Friday, March 31, 2006

The Meeting: The Blogosphere Converges on Real Life

Wednesday was difficult. Teri from Bo of the Bales, Jennifer of Wonderfully Ill Composed and I had agreed to meet at a used bookstore in a town we were all going to be near this week. Jennifer was once one of Great Scott’s students, and we’re familiar enough for me to be totally relaxed around her, but Teri I had never met in person before. It’s difficult meeting new people. You want to make a good impression on them. You want them to make a good impression on you. You want everyone to be peachy-keen and cozy right from the start. You are an INFP harmony seeker of the very worst sort. You set yourself up.

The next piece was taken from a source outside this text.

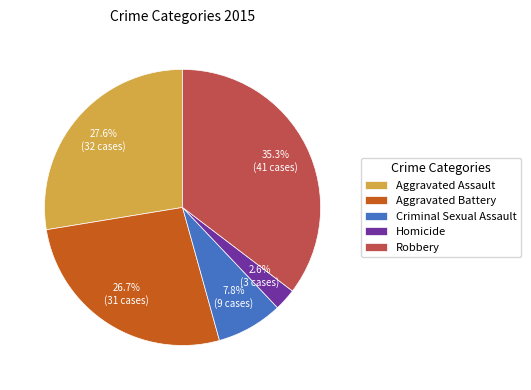

Approximately how many times larger is the value at Aggravated Battery compared to Robbery?

0.8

The couple of hours the three of us spent browsing a used bookstore and over lunch were pleasant. We talked about Jennifer’s upcoming trip to London, Teri’s kids, our literary tastes and distastes and tried happily without success for the most part, to find people we might know in common, growing up as we all have within the same general area. Jennifer seemed pretty much at ease, and Teri was bright and encouraging, an excellent conversationalist. I, on the other hand, couldn’t string four words together without my thoughts either getting muddled or losing the order in which I’d intended them to come out. I wasn’t feeling shy. I wasn’t even particularly nervous or antsy. The words just jammed if someone asked me a question. It wasn’t a new phenomenon, and although I apologized to Teri and blamed it on introversion’s need to process internally before speaking into the external world, I realized later more than that was going on. It had happened that morning while visiting with my grandmother. It happened later that afternoon when Jennifer and I ran by Great Scott’s classroom to take him chocolate. My brain was simply shorting out.

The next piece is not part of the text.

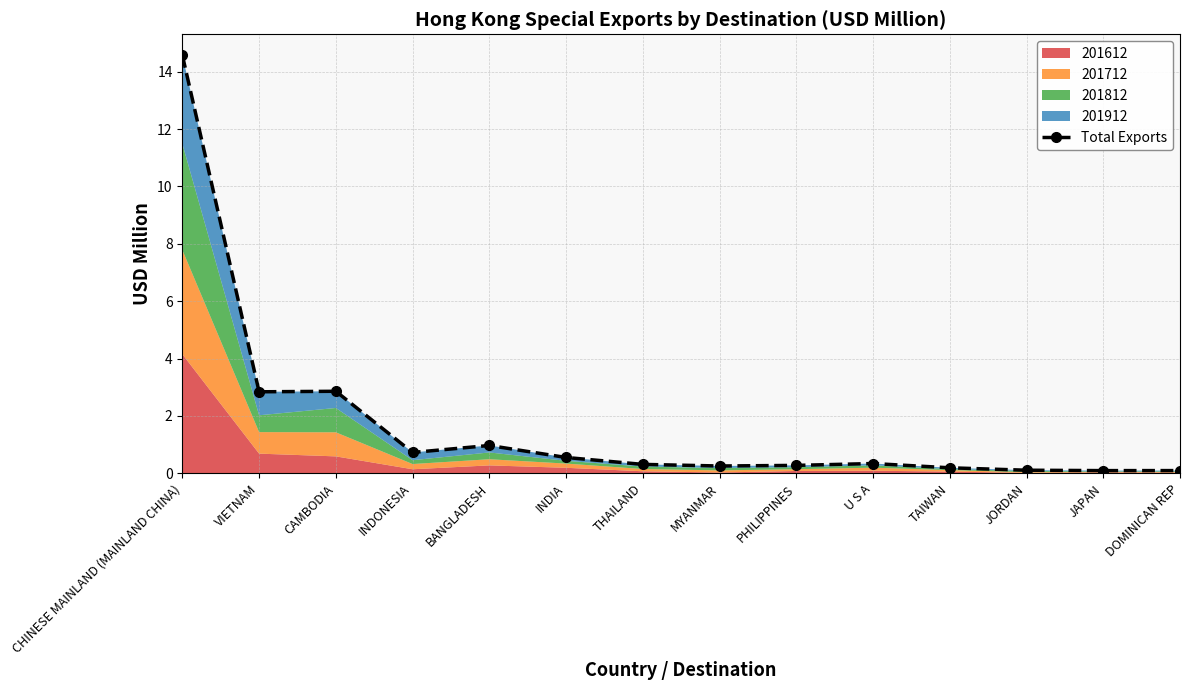

What is the label of the 10th point from the right?

BANGLADESH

This happens occasionally, especially when seasonal mood swings set in. Low-level depression saps mental energy even more than physical, and the brain becomes easily muddled. I begin needing lists to go to the store. Lists for two items. Lists for one item. Lists for one item that I have to concentrate to remember in order to write it down. Plural: lists (I’ll lose just one), lists I triple check at the store and sometimes still don’t manage to bring home everything (both things). In this mode it takes me forever to cook a meal, because I forget what I’m fixing or how to fix it. It is not unusual for me to find myself standing bewildered in the middle of the kitchen holding an onion on one hand and a can opener in the other with no idea of how to open the onion or what to do with it once it’s open. This is what happened Wednesday. Trust befuddlement to strike at the same time as the ridiculous urge to make a good impression.

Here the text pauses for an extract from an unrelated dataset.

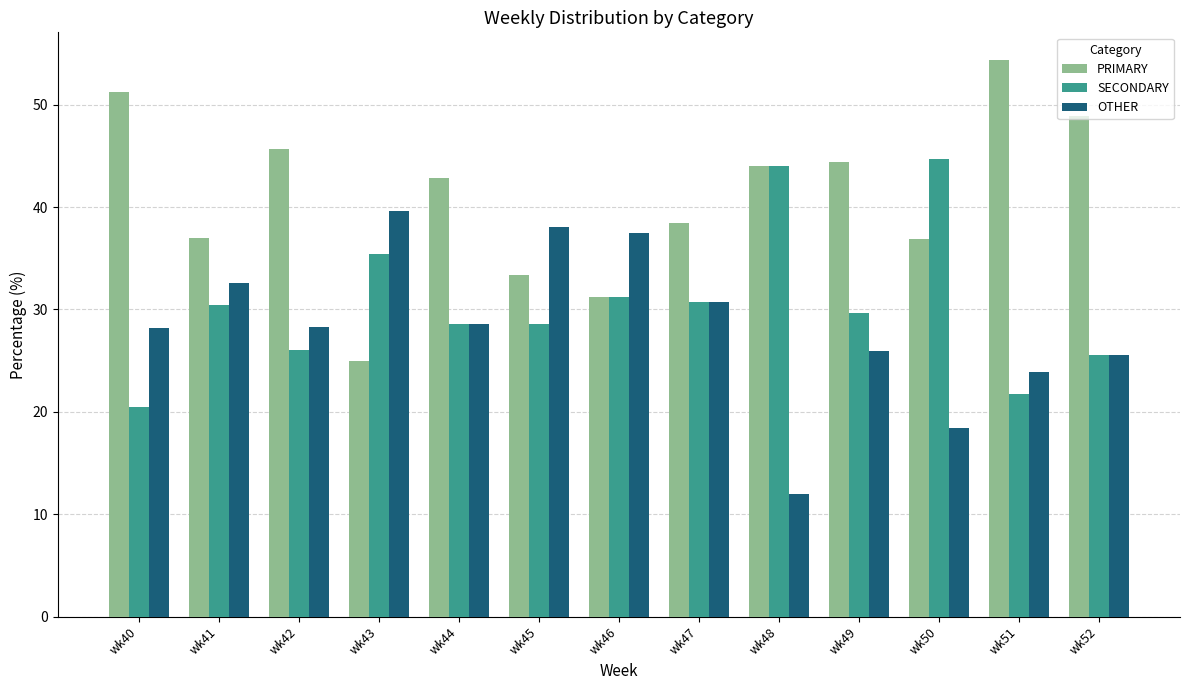

How many groups of bars are there?

13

“It’s ok, Hon,” Scott comforted me when I told him about my awkwardness and Teri’s very sincere and very obvious patience and kindness. “Jennifer understands, and Teri probably just thinks you’re a socially inept genius. People think that about your dad all the time.” I overlooked the potential, playful insult to my relational skills and decided to take the double compliment instead: a genius and like my father. Being compared to Dad is a consolation any day, and Scott had been far too sweet in his delivery to be baiting me. Besides, I really had no energy for a comeback.

I went to bed early that night, then sat up after all, reading Kay Redfield Jamison’s Night Falls Fast: Understanding Suicide, a book I’d long coveted and had found that day in the bookstore. Probably not the best choice of reading material given my condition, but it was helpful in a way, reestablishing for me the fact that the fogginess and dimming of the inner countries come and go without apparent rhyme or reason for some of us, and that when they do, what matters isn’t that one stumbled one’s way through a social situation with all the grace of an intoxicated elephant. What matters, indeed, is one’s willingness to continue stumbling and the grace and kindness with which those stumbles are received.

So, Teri and Jennifer, I thank you for Wednesday’s grace: your good company, your forbearance, your wit and your brightness. I’m grateful, and I'm chalking that grace up in my gifts and blessings column instead of lumping my own bumblings into the failures column. Lunch and the bookstore browse were fun. You are both most wonderfully enjoyable companions, and I gladly join Jane Kenyon in her oft repeated assertion of appreciation, “What clever friends I have. What clever friends I have!”*


[*Kenyon’s quote from Alice Mattison’s essay, “Let it Grow in the Dark Like a Mushroom” as published in the book Bright Unequivocal Eye: Poems, Papers and Remembrances from the First Jane Kenyon Conference, edited by Bert G. Hornback.]

2 comments:

Fieldfleur said...

Cindy,
I enjoyed meeting you too! It was bizarre that the materialization occurred from my planet to yours.:) I think that was one of the strangest things about it, not you by any means! Your post reminds me of what I do often: think that all people see are my scrapes, my eczema, that one hair growing from my chin (now plucked:), my flailings at being acceptable, my rundown home of childhood, my dirty sink, my holey socks, my childish behavior, that time I quit my job unexpectedly, my sins, etc etc etc. As I drove away, I thought, "Well, we needed at least ten more hours to really get to know each other because I acted like an idiot probably." See? ! Yuck; let's fight those false selves together!!

Anyway, you were wonderful to hang out with (Jennifer too), and I felt blessed to have shared a small pocket of treasure time together.

Thanks much!
Teri

Beth Impson said...

I wonder what it was about Wednesday? . . . For the first time ever I actually cancelled a class and went home to sleep because I was in the exact same state. Sympathy depression, anyone? !!!

Anyway, I know how you were feeling, and it's a hard place to be. Lists and trying to open onions with can openers . . . yes, indeed. I generally find myself standing in some room of the house, wondering how I got there, when I got there, why I went there, and what on earth to do now that I am there.

You wrote: "What matters, indeed, is one’s willingness to continue stumbling and the grace and kindness with which those stumbles are received."

So true, so true! People are so kind. I'm glad you spent the time with your friends and have now met Teri -- I'm jealous!